Virgin America founder Sir Richard Branson couldn’t do anything to stop his company’s merger with Alaska Airlines, according to laws regulating U.S. air carriers.
Transportation code requires “at least 75 percent of the voting interest” in an American airline to be “owned or controlled by persons that are citizens of the United States.”
Because of the law, Branson, who is a British citizen, only had 25 percent voting share in his company, and thus was unable to stop the $2.6 billion merger with Alaska Airlines.
He lamented that fact on his Virgin America blog earlier this week.
“Because I'm not American, the US Department of Transportation stipulated I take some of my shares in Virgin America as non-voting shares, reducing my influence over any takeover,” he wrote. “So there was sadly nothing I could do to stop it.”
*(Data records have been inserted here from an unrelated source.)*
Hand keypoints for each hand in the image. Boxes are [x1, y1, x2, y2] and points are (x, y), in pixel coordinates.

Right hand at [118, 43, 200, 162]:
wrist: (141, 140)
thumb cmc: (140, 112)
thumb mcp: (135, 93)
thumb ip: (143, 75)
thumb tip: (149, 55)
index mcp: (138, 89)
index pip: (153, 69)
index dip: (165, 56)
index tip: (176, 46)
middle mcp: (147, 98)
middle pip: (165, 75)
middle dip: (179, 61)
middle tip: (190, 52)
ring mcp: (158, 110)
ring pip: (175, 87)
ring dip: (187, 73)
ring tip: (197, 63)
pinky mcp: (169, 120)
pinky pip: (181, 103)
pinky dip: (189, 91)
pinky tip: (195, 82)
Stanford corporate securities law expert Ronald J. Gilson says that while Branson’s claim is factually correct, it is possible Branson could have done one thing to stop the takeover. But in the end, it wouldn’t have made much sense economically.
“The hypothetical is could he put together a private equity group that could match Alaska’s price,” he said. “It’s hard to see how Virgin America is worth anything close to the price Alaska paid, or will pay, to anybody but Alaska.”
Alaska Airlines paid an 83 percent premium on Virgin America’s shares based on where the market had it priced.
Branson will make close to $800 million from the deal.
Gilson said a recent trend toward consolidation means independent American air carriers struggle to survive on their own.
When Branson founded Virgin America back in 2007, there were nine major air carriers in the U.S.
Four major mergers have occurred since then, and today only four major carriers control 80 percent of the American market.